Maine’s payout is part of a $3 million settlement between TradeStation Crypto Inc., the Securities and Exchange Commission, and 26 states. Maine’s investors all were able to recover their money with interest and the $30,000 from the settlement will go into the state’s Securities Restitution Assistance Fund, which provides assistance to people who have lost money because of securities violations.

In addition to feeding the fund, the Maine Office of Securities wants to send a warning to other companies about the consequences they face if they violate state securities laws.

“Our goal is to ensure that companies are complying with the securities laws. And to ensure that customers and investors are fully informed about the risks of these investments so that we can hopefully prevent any future instances of Maine residents losing money they worked their entire lives to save up,” Maine Securities Administrator Jesse Devine said.

TradeStation Crypto formed as an arm of an eponymous online brokerage in 2018 that offers trading programs for cryptocurrency, a digital form of currency such as Bitcoin. In 2020, TradeStation began offering 29 Maine investors access to an interest-earning program that generated revenue by lending firm- and customer-owned crypto assets, according to the settlement. Maine investors saw advertisements that they could earn up to 6% interest on their investments.

TradeStation shut the interest feature down in 2022. At that point, Maine investors had opened 36 accounts with TradeStation Crypto collectively valued at $135,353. At its height, there were around 11,000 customers nationwide investing $281 million in TradeStation’s interest feature.
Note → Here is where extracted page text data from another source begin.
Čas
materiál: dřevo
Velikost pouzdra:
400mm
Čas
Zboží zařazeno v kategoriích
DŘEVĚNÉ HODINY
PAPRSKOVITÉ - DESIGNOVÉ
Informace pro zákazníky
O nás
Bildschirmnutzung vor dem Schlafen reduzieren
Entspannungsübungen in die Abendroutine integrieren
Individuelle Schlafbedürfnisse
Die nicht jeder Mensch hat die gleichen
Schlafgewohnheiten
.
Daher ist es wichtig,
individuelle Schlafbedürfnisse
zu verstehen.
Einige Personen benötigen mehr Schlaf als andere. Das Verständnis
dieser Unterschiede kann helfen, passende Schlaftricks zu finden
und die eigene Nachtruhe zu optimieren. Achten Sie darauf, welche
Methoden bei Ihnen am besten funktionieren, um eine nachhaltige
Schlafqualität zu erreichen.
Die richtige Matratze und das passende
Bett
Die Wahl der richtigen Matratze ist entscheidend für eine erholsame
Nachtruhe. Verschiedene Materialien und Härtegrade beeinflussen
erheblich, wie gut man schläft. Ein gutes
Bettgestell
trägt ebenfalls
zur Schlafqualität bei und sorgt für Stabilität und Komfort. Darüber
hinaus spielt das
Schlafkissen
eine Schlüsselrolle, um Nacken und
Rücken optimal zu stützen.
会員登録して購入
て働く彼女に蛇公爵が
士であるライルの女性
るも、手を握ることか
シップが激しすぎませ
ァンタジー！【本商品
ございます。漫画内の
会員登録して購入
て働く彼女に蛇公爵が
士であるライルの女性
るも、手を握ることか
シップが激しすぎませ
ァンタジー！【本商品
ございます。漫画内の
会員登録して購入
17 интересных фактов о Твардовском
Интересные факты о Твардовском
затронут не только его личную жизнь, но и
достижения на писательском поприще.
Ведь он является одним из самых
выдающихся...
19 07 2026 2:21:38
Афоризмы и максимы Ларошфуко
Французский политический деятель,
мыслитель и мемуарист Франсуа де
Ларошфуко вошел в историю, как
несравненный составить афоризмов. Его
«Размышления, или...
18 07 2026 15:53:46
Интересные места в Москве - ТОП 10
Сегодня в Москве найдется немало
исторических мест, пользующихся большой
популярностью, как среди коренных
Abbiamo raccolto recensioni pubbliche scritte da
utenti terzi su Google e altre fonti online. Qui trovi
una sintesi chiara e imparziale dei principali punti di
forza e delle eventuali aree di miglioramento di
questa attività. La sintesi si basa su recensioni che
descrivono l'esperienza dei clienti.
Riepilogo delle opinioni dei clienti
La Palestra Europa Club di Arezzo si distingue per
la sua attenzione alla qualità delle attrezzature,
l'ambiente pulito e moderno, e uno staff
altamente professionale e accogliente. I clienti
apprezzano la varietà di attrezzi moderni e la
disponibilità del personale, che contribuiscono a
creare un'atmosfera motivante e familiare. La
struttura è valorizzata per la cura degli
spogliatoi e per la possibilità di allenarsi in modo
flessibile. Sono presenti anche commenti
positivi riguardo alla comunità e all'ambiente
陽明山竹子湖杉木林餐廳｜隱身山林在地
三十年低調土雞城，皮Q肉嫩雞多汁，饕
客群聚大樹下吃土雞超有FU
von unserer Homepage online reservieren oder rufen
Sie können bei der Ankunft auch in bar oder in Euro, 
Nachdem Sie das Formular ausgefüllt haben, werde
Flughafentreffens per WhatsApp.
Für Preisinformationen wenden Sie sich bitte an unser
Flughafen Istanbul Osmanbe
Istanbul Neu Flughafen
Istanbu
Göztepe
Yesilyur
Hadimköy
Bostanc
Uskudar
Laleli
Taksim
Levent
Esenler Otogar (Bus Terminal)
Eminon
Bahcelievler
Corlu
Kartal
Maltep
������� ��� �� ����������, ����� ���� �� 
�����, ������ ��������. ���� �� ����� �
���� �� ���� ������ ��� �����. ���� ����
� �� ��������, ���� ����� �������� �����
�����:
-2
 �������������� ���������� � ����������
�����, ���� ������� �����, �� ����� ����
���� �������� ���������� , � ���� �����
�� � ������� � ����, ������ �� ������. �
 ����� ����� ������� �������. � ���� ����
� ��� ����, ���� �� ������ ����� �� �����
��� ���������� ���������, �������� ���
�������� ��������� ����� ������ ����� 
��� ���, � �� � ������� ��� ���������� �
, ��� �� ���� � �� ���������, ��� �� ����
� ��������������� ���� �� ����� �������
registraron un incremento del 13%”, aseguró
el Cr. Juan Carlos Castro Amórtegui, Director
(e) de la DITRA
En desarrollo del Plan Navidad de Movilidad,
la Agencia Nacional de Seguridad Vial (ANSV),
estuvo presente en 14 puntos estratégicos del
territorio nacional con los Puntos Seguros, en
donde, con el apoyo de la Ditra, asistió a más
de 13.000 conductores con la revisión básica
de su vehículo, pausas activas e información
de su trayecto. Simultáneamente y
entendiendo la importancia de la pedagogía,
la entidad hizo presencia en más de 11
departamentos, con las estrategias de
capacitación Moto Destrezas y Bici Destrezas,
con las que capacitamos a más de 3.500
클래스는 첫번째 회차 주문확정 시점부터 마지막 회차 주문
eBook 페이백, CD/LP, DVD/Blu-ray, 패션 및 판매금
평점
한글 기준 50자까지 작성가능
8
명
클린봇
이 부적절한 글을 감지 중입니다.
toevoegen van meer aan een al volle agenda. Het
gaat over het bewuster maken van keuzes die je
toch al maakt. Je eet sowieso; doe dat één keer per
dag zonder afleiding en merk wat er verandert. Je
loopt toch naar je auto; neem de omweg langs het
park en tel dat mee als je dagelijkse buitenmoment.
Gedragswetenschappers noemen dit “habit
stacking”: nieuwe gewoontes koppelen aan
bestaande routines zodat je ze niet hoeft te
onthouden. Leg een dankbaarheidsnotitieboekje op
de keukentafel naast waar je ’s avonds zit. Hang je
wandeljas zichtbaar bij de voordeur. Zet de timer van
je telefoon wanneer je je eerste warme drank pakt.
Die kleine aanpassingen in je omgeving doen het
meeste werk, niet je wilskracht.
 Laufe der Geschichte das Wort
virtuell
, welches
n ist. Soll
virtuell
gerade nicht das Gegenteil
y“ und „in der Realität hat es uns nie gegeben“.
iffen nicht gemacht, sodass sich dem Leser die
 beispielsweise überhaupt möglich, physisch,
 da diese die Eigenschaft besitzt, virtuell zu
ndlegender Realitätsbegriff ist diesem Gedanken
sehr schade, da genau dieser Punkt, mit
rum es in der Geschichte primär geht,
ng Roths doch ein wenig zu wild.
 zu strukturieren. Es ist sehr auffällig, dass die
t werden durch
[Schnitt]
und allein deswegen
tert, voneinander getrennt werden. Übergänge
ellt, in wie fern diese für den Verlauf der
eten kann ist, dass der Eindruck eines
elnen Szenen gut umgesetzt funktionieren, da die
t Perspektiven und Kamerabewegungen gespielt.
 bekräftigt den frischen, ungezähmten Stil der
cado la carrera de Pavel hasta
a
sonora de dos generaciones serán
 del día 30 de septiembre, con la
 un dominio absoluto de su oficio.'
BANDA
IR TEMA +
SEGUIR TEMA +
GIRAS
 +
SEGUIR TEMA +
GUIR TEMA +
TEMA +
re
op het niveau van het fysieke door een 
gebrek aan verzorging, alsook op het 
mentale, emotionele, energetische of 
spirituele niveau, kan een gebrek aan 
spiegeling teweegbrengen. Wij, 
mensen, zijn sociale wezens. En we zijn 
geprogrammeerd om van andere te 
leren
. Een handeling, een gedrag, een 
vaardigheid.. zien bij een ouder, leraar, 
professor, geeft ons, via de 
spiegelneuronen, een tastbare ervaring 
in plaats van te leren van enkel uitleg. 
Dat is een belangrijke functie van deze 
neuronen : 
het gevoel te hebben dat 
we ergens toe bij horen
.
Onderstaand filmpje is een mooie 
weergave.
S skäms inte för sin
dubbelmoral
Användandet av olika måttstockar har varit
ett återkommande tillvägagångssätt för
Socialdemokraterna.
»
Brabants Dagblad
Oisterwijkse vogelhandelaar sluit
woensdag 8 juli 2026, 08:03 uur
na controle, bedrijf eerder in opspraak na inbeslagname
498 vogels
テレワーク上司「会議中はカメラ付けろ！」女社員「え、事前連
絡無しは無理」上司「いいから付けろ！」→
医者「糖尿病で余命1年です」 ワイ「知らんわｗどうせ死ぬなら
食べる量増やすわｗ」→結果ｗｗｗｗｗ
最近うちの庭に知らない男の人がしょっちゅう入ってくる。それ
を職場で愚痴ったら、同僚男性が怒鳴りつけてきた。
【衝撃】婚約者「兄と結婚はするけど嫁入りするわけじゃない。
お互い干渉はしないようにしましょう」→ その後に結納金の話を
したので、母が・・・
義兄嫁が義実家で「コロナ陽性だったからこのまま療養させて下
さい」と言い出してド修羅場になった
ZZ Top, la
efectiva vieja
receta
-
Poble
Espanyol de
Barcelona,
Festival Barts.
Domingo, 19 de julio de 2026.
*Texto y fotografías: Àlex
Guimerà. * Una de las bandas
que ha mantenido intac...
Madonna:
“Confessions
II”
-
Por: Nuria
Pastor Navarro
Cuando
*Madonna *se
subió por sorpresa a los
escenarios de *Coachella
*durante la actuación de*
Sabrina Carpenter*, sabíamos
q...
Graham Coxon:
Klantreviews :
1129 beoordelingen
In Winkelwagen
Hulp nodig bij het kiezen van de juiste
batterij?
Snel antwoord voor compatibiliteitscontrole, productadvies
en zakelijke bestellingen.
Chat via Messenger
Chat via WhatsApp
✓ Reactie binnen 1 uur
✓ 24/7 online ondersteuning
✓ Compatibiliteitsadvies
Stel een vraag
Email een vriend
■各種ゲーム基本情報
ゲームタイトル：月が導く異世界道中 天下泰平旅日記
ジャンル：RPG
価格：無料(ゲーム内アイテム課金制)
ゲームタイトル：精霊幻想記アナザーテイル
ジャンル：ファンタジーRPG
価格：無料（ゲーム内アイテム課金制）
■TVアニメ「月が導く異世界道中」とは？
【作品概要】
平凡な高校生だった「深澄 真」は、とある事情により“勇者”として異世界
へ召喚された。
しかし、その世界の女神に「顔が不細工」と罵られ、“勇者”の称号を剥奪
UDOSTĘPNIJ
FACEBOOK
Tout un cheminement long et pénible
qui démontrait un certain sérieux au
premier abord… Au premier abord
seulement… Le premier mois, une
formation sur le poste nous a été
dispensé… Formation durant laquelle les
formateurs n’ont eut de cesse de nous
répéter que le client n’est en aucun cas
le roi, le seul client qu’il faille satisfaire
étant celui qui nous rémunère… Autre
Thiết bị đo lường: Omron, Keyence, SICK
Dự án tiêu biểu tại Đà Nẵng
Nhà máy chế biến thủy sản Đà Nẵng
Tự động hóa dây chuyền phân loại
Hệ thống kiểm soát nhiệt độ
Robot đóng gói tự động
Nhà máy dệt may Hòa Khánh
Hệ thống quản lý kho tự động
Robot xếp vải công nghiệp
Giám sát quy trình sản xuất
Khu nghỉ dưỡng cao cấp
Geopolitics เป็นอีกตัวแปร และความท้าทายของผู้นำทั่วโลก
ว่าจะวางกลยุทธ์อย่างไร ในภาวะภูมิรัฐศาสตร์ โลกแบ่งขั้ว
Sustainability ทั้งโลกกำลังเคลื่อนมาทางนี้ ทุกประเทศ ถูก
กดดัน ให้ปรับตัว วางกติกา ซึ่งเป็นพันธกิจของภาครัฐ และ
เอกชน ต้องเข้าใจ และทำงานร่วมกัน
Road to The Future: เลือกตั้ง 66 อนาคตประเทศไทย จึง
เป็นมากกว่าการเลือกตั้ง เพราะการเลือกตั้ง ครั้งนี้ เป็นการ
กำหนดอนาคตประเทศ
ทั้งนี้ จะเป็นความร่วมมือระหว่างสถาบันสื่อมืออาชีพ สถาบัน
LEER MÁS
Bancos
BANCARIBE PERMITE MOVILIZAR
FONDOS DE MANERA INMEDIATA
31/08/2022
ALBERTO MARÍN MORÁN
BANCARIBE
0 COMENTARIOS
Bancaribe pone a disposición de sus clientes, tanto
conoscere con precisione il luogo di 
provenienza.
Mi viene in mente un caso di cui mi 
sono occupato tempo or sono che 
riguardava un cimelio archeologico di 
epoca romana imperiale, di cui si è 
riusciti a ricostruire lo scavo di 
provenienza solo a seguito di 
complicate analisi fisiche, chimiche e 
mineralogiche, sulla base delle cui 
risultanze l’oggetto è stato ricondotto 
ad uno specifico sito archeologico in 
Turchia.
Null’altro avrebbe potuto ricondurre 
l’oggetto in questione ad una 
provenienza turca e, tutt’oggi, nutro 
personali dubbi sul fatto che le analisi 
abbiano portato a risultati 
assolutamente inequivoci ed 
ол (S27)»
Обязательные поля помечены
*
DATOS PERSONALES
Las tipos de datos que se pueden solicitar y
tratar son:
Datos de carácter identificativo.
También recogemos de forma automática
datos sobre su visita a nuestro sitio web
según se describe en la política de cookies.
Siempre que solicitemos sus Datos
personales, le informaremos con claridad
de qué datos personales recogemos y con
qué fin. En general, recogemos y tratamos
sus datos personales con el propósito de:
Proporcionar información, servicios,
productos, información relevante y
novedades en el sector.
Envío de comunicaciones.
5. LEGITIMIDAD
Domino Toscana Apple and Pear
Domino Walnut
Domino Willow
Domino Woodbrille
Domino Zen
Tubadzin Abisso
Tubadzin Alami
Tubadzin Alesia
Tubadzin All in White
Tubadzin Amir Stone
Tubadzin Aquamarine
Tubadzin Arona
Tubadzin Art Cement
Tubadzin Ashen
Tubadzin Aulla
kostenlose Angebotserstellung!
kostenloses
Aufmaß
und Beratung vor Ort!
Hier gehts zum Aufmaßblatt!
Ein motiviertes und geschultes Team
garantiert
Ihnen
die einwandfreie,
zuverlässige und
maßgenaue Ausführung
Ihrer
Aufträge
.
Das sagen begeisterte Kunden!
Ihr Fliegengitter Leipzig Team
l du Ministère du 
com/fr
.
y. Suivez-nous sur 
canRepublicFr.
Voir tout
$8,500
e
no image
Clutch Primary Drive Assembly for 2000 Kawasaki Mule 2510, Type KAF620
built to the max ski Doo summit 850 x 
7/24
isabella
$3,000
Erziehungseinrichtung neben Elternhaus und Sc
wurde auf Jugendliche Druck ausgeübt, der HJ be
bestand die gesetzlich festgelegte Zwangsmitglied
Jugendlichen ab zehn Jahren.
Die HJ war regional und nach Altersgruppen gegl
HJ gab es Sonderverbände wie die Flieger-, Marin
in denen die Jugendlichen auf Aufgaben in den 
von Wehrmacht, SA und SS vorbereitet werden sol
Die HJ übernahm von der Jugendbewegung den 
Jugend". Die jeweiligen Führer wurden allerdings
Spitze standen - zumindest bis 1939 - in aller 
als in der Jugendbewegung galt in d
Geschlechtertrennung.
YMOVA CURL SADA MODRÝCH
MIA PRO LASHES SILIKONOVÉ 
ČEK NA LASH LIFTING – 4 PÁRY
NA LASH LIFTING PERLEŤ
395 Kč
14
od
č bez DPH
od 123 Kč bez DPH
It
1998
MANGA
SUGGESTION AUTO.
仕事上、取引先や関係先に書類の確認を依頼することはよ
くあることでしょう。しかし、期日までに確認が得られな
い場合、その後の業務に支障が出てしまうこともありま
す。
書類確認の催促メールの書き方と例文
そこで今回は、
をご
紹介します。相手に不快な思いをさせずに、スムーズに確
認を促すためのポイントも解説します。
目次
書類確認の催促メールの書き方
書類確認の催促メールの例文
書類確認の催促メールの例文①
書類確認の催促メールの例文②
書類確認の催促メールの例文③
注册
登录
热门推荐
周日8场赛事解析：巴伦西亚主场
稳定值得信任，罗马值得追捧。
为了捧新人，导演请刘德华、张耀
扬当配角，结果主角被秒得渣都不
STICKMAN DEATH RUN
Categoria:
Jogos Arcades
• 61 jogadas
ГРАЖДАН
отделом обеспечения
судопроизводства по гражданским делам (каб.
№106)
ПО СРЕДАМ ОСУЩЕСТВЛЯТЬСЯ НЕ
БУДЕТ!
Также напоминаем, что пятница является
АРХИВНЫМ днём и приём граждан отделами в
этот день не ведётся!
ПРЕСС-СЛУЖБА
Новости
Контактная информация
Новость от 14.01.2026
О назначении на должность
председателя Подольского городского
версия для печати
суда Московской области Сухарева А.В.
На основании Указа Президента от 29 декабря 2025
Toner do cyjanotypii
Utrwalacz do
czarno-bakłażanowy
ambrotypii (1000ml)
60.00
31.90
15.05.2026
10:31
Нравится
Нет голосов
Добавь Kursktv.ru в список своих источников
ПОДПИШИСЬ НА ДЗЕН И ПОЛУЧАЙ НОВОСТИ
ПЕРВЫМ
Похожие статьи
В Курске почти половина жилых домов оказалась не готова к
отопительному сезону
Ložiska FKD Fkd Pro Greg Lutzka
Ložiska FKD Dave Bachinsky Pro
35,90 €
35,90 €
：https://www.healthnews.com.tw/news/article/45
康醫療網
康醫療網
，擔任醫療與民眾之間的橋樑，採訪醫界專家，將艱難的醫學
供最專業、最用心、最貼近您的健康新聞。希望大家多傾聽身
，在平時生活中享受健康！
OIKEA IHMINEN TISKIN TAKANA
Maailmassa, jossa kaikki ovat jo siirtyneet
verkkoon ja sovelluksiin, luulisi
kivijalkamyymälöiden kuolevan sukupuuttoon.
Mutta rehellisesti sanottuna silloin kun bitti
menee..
But in those two years, TradeStation did not register the interest-earning investment program with the SEC, violating federal and Maine laws.

TradeStation has agreed to pay $1.5 million to the SEC and another $1.5 million to 26 states that have so far signed on. Maine joined that settlement in January. TradeStation has since paid the state $29,412. TradeStation has also agreed to never offer an interest-earning program again.

But that money won’t go to TradeStation’s Maine investors, who were all able to recover their money, Devine said. That’s because TradeStation remained open after shutting down its interest-earning program, unlike other cryptocurrency companies that have gone bankrupt. Crypto-trading company BlockFi settled with Maine in 2022 and paid $943,396 for not registering with the SEC and overstating the extent of its collateral offerings, which serve as a safety net for investors when a company defaults. BlockFi declared bankruptcy four months later and has been unable to repay Maine investors, Devine said.

The money from TradeStation will go directly to the Securities Restitution Assistance Fund to provide partial restitution to people like the BlockFi investors who have suffered monetary injuries from securities violations and aren’t able to recover their money.

“Although no TradeStation investor lost money in this case, investors in similar cryptocurrency interest accounts with other companies have lost large amounts of money. In many tragic circumstances, some have lost their entire life savings,” Devine said. “The assistance fund is a vehicle for the Office of Securities to help Maine victims of securities-laws violations recover what they’ve lost. The payments that TradeStation made as part of this settlement is in furtherance of that more general goal.”

TradeStation did not respond Tuesday to requests for comment.